Kazakhs take their pop music seriously, however - a concomitant of the bad old days when the libertarian power of rock was feared and repressed by the Communists - and jury duty was no laughing matter. Lots of pomp and bowing to the audience, nothing but Fanta and tea in the jury box while all around the 30,000 strong crowd swigged beer, champanski and vodka.
If an austere concentration reigned in the jury box, the stage was a riot of kitsch. 'What were the main stylistic references?' I asked the chief producer, Alexander 'Sasha' Ponomaryev. 'Eurovision and San Remo,' he replied. Teams of dancers in spangled helmets and lame boots succeeded retinues of stiletto-heeled models bearing soft toys. And this was only the opening sequence.
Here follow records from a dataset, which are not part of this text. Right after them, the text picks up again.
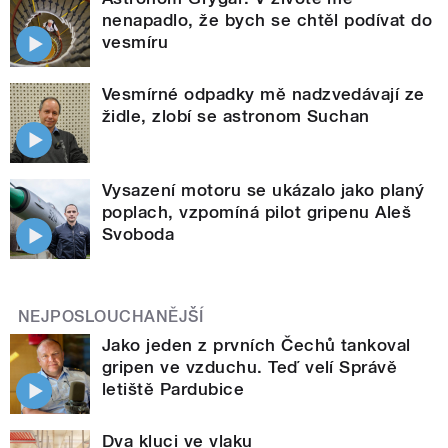
nenapadlo, že bych se chtěl podívat do
vesmíru
Vesmírné odpadky mě nadzvedávají ze
židle, zlobí se astronom Suchan
Vysazení motoru se ukázalo jako planý
poplach, vzpomíná pilot gripenu Aleš
Svoboda
NEJPOSLOUCHANĚJŠÍ
Jako jeden z prvních Čechů tankoval
gripen ve vzduchu. Teď velí Správě
letiště Pardubice
Dva kluci ve vlaku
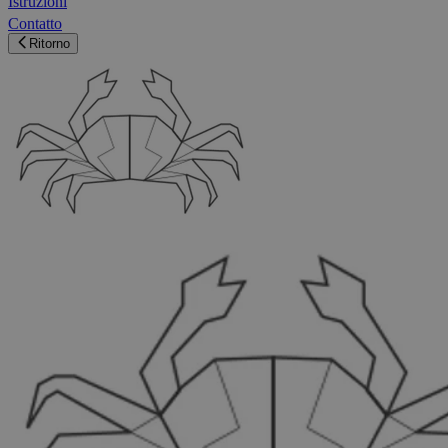
Istruzioni
Contatto
Ritorno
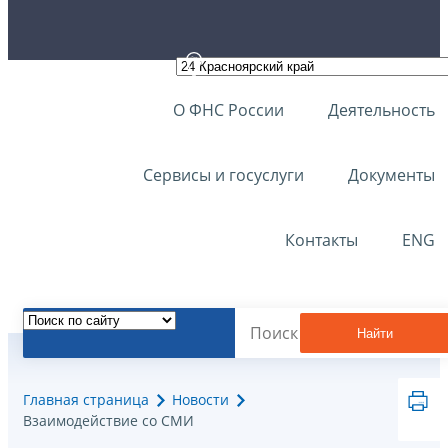
О ФНС России
Деятельность
Сервисы и госуслуги
Документы
Контакты
ENG
Найти
Главная страница
Новости
Взаимодействие со СМИ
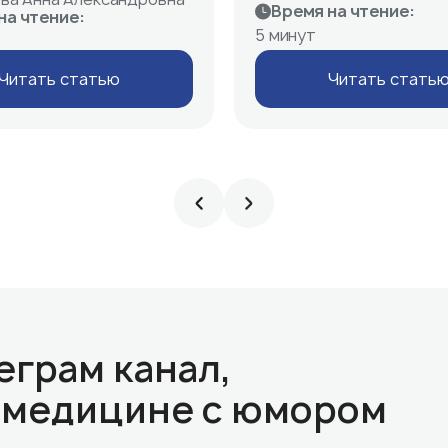
Время на чтение:
на чтение:
5 минут
Читать статью
Читать стать
еграм канал,
о медицине с юмором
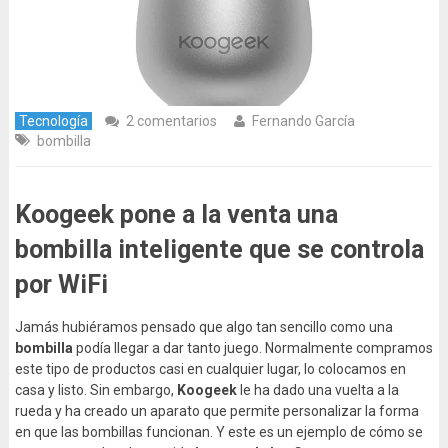
Tecnología
2 comentarios
Fernando García
bombilla
Koogeek pone a la venta una
bombilla inteligente que se controla
por WiFi
Jamás hubiéramos pensado que algo tan sencillo como una
bombilla
podía llegar a dar tanto juego. Normalmente compramos
este tipo de productos casi en cualquier lugar, lo colocamos en
casa y listo. Sin embargo,
Koogeek
le ha dado una vuelta a la
rueda y ha creado un aparato que permite personalizar la forma
en que las bombillas funcionan. Y este es un ejemplo de cómo se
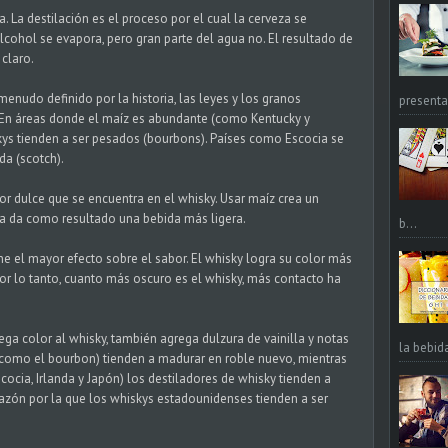
a. La destilación es el proceso por el cual la cerveza se
lcohol se evapora, pero gran parte del agua no. El resultado de
 claro.
enudo definido por la historia, las leyes y los granos
presentac
 En áreas donde el maíz es abundante (como Kentucky y
ys tienden a ser pesados ​​(bourbons). Países como Escocia se
da (scotch).
bor dulce que se encuentra en el whisky. Usar maíz crea un
da da como resultado una bebida más ligera.
b...
ne el mayor efecto sobre el sabor. El whisky logra su color más
por lo tanto, cuanto más oscuro es el whisky, más contacto ha
a color al whisky, también agrega dulzura de vainilla y notas
la bebid
(como el bourbon) tienden a madurar en roble nuevo, mientras
cocia, Irlanda y Japón) los destiladores de whisky tienden a
a razón por la que los whiskys estadounidenses tienden a ser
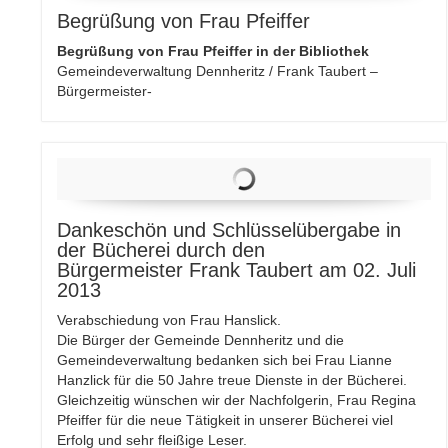
Begrüßung von Frau Pfeiffer
Begrüßung von Frau Pfeiffer in der Bibliothek
Gemeindeverwaltung Dennheritz / Frank Taubert –
Bürgermeister-
Dankeschön und Schlüsselübergabe in
der Bücherei durch den
Bürgermeister Frank Taubert am 02. Juli
2013
Verabschiedung von Frau Hanslick.
Die Bürger der Gemeinde Dennheritz und die
Gemeindeverwaltung bedanken sich bei Frau Lianne
Hanzlick für die 50 Jahre treue Dienste in der Bücherei.
Gleichzeitig wünschen wir der Nachfolgerin, Frau Regina
Pfeiffer für die neue Tätigkeit in unserer Bücherei viel
Erfolg und sehr fleißige Leser.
The performances varied greatly, and required a substantial suspension of disbelief from the Western viewer. Almost all were rendered as 'playbacks' - that is, mimed to a backing tape. Confusingly, in view of the contest's stated 'national music' criterion, contestants covered the gamut from total authenticity to slavish Westernism. At the authentic end came the Pakistani singer Arif Lohar and the Iranian Bahadori. Lohar gave us bouncy pop-qawwals, the old Muslim devotional texts whipped expertly to a modern froth with bass guitar and a souped-up beat. Bahadori, the revelation of the contest, in plain dark suit and white shirt, unveiled for the first time outside Iran a new genre of popular music recently emerged from Teheran television and radio studios - poetic texts praising the beauty of nature, Persian melodies, soberly modern arrangements.
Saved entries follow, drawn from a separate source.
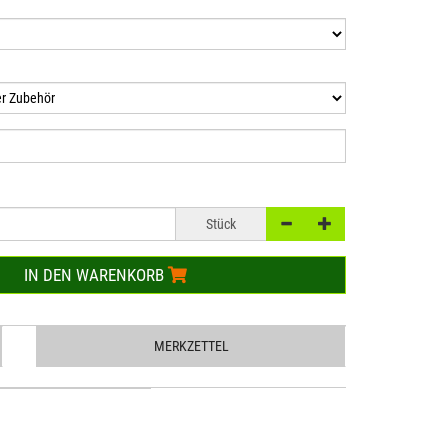
Stück
IN DEN WARENKORB
MERKZETTEL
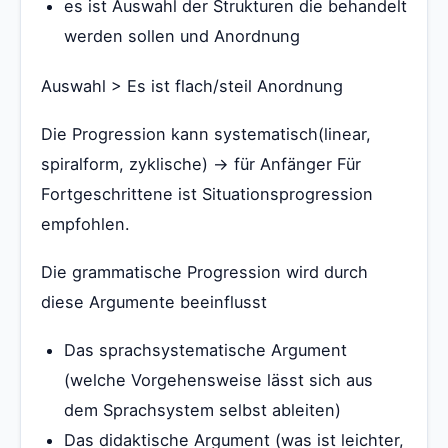
es ist Auswahl der Strukturen die behandelt
werden sollen und Anordnung
Auswahl > Es ist flach/steil Anordnung
Die Progression kann systematisch(linear,
spiralform, zyklische) -> für Anfänger Für
Fortgeschrittene ist Situationsprogression
empfohlen.
Die grammatische Progression wird durch
diese Argumente beeinflusst
Das sprachsystematische Argument
(welche Vorgehensweise lässt sich aus
dem Sprachsystem selbst ableiten)
Das didaktische Argument (was ist leichter,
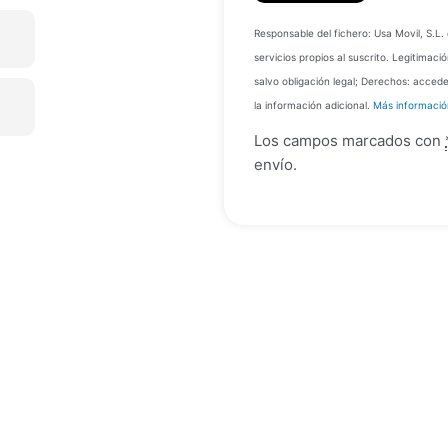
Responsable del fichero: Usa Movil, S.L
servicios propios al suscrito. Legitimac
salvo obligación legal; Derechos: accede
la información adicional.
Más información
Los campos marcados con
envío.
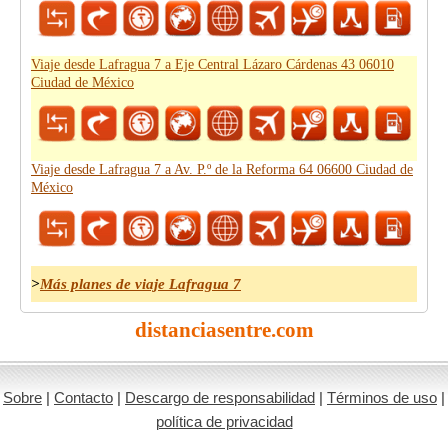
Viaje desde Lafragua 7 a Eje Central Lázaro Cárdenas 43 06010
Ciudad de México
Viaje desde Lafragua 7 a Av. P.º de la Reforma 64 06600 Ciudad de
México
>
Más planes de viaje Lafragua 7
distanciasentre.com
Sobre
|
Contacto
|
Descargo de responsabilidad
|
Términos de uso
|
política de privacidad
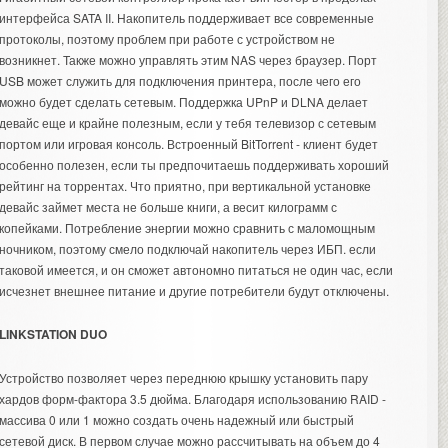
интерфейса SATA II. Накопитель поддерживает все современные
протоколы, поэтому проблем при работе с устройством не
возникнет. Также можно управлять этим NAS через браузер. Порт
USB может служить для подключения принтера, после чего его
можно будет сделать сетевым. Поддержка UPnP и DLNA делает
девайс еще и крайне полезным, если у тебя телевизор с сетевым
портом или игровая консоль. Встроенный BitTorrent - клиент будет
особенно полезен, если ты предпочитаешь поддерживать хороший
рейтинг на торрентах. Что приятно, при вертикальной установке
девайс займет места не больше книги, а весит килограмм с
копейками. Потребление энергии можно сравнить с маломощным
ночником, поэтому смело подключай накопитель через ИБП. если
таковой имеется, и он сможет автономно питаться не один час, если
исчезнет внешнее питание и другие потребители будут отключены.
LINKSTATION DUO
Устройство позволяет через переднюю крышку установить пару
хардов форм-фактора 3.5 дюйма. Благодаря использованию RAID -
массива 0 или 1 можно создать очень надежный или быстрый
сетевой диск. В первом случае можно рассчитывать на объем до 4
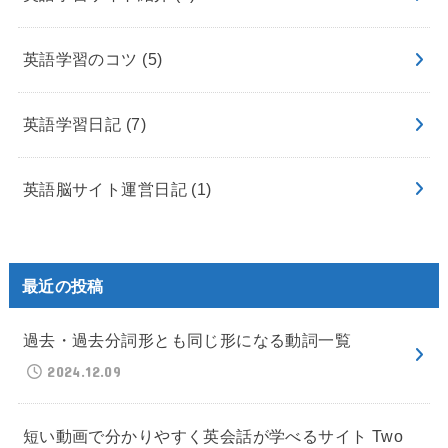
英語学習のコツ
(5)
英語学習日記
(7)
英語脳サイト運営日記
(1)
最近の投稿
過去・過去分詞形とも同じ形になる動詞一覧
2024.12.09
短い動画で分かりやすく英会話が学べるサイト Two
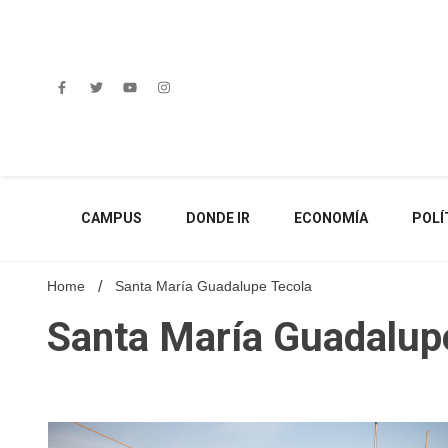
Skip
to
content
CAMPUS
DONDE IR
ECONOMÍA
POLÍ
Home
Santa María Guadalupe Tecola
Santa María Guadalup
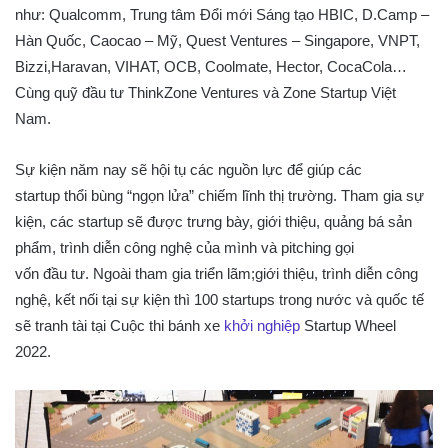
như: Qualcomm, Trung tâm Đổi mới Sáng tạo HBIC, D.Camp –
Hàn Quốc, Caocao – Mỹ, Quest Ventures – Singapore, VNPT,
Bizzi,Haravan, VIHAT, OCB, Coolmate, Hector, CocaCola…
Cùng quỹ đầu tư ThinkZone Ventures và Zone Startup Việt
Nam.
Sự kiện năm nay sẽ hội tụ các nguồn lực để giúp các
startup thổi bùng “ngọn lửa” chiếm lĩnh thị trường. Tham gia sự
kiện, các startup sẽ được trưng bày, giới thiệu, quảng bá sản
phẩm, trình diễn công nghệ của mình và pitching gọi
vốn đầu tư. Ngoài tham gia triển lãm;giới thiệu, trình diễn công
nghệ, kết nối tại sự kiện thì 100 startups trong nước và quốc tế
sẽ tranh tài tại Cuộc thi bánh xe
khởi nghiệp
Startup Wheel
2022.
In extreme opposition was the young Filipina Dessa, expertly versed in every nuance of American showbiz practice, to the rigorous exclusion of any national element. And somewhere in between were artists such as the Chinese Ai Jing, who breathed a new identity into Western structured songs via force of personality, melodic shading, or simply the expressive sound of their own language.
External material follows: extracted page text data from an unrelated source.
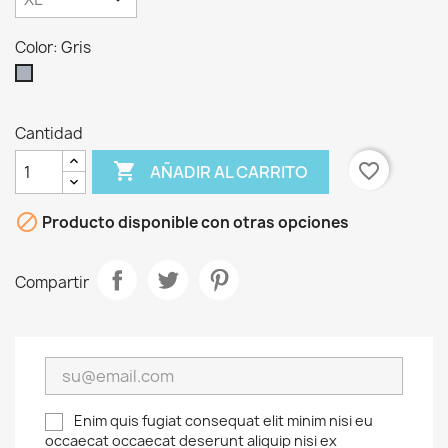
Color: Gris
Gris
Cantidad

favorite_border
AÑADIR AL CARRITO

Producto disponible con otras opciones
Compartir
Enim quis fugiat consequat elit minim nisi eu
occaecat occaecat deserunt aliquip nisi ex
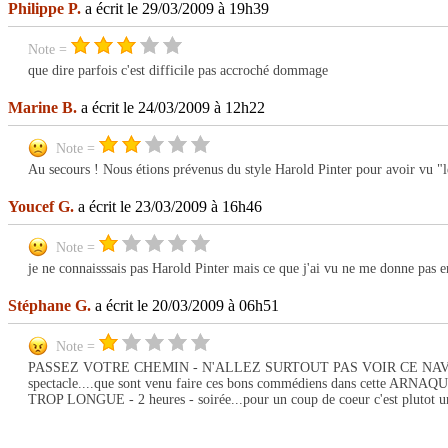
Philippe P.
a écrit le 29/03/2009 à 19h39
Note =
que dire parfois c'est difficile pas accroché dommage
Marine B.
a écrit le 24/03/2009 à 12h22
Note =
Au secours ! Nous étions prévenus du style Harold Pinter pour avoir vu "le 
Youcef G.
a écrit le 23/03/2009 à 16h46
Note =
je ne connaisssais pas Harold Pinter mais ce que j'ai vu ne me donne pas e
Stéphane G.
a écrit le 20/03/2009 à 06h51
Note =
PASSEZ VOTRE CHEMIN - N'ALLEZ SURTOUT PAS VOIR CE NAVET - 
spectacle....que sont venu faire ces bons commédiens dans cette ARNAQUE à 
TROP LONGUE - 2 heures - soirée...pour un coup de coeur c'est plutot u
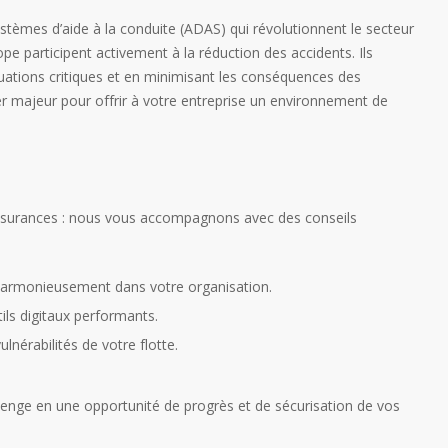
stèmes d’aide à la conduite (ADAS) qui révolutionnent le secteur
pe participent activement à la réduction des accidents. Ils
tuations critiques et en minimisant les conséquences des
r majeur pour offrir à votre entreprise un environnement de
assurances : nous vous accompagnons avec des conseils
 harmonieusement dans votre organisation.
ils digitaux performants.
ulnérabilités de votre flotte.
enge en une opportunité de progrès et de sécurisation de vos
Those regions with a strong wedding band tradition and / or Arab and Persian orientation, seemed best placed generally. Russian-swamped Kazakhstan itself, in spite of a powerful nationalist revival, seemed too ready to accept token synthesiser embellishments and idealised national costumes. Half-minute solos on the dombra - a two-string lute - proliferated. In addition, certain specific cultural disjunctions seemed to arise. The boi-oi-oi-oing of a Kazakh mouth-harp is not 'sad' as one Alma Ata commentator puzzlingly told me, but broadly comical.
In the stadium's VIP dining suite, where the jury repaired for long working dinners at midnight, debate sprouted in the margins of the gruelling system of speeches and vodka toasts imposed by the mayor. In spite of much pious talk of world union through music, a schism developed. On the second evening, juror Bahadori had turned to me during some impeccable Prince routine from a Malaysian disco dance troupe, and commented with raised eyebrow, 'This is the voice of Asia?'
In the event, the accumulated points vote elected a compromise candidate, the Mongolian entry, as winner of the 'Big Golden Prize' and dollars 10,000. Sara, a former art student, combined a mature, attractive voice with just enough local melodic feel to placate the authentic school among the jurors. She had a nice outfit, too, home-made, and based on a frock Genghis Khan's mum wore in a recent film. A host of lesser prizes - cars, televisions, watches, microphones, the odd felt camel - were distributed briskly by mayor Nurkadilov and ensured that no one went home empty handed.
But the biggest winners were the punters. Night after night, at times in the pouring rain, tens of thousands of people danced in lines, waved arms or stared enraptured, above all at the performances of visiting idols such as Boney M and Gloria Gaynor. Theirs was the true voice of Asia, and they knew what they liked.